Task description:
Find the line with "focal_35mm: 29" and the line with "exposure_s: 1/60" in the entries below; output exactly those two lines, every line between them, and no others.

Source material:
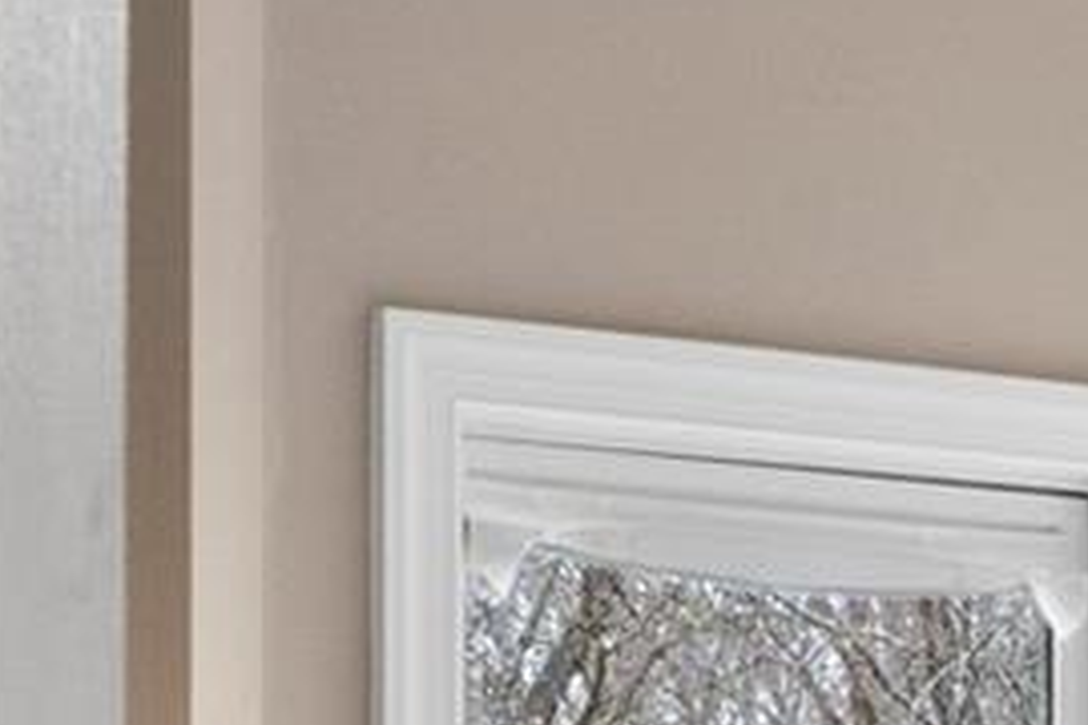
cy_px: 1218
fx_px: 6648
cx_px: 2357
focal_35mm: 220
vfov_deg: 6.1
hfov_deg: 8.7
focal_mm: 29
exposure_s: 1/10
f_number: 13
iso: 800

...

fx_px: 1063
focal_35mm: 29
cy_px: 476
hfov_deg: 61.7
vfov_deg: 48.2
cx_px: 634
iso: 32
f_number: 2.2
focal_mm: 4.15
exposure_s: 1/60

Final answer:
focal_35mm: 29
cy_px: 476
hfov_deg: 61.7
vfov_deg: 48.2
cx_px: 634
iso: 32
f_number: 2.2
focal_mm: 4.15
exposure_s: 1/60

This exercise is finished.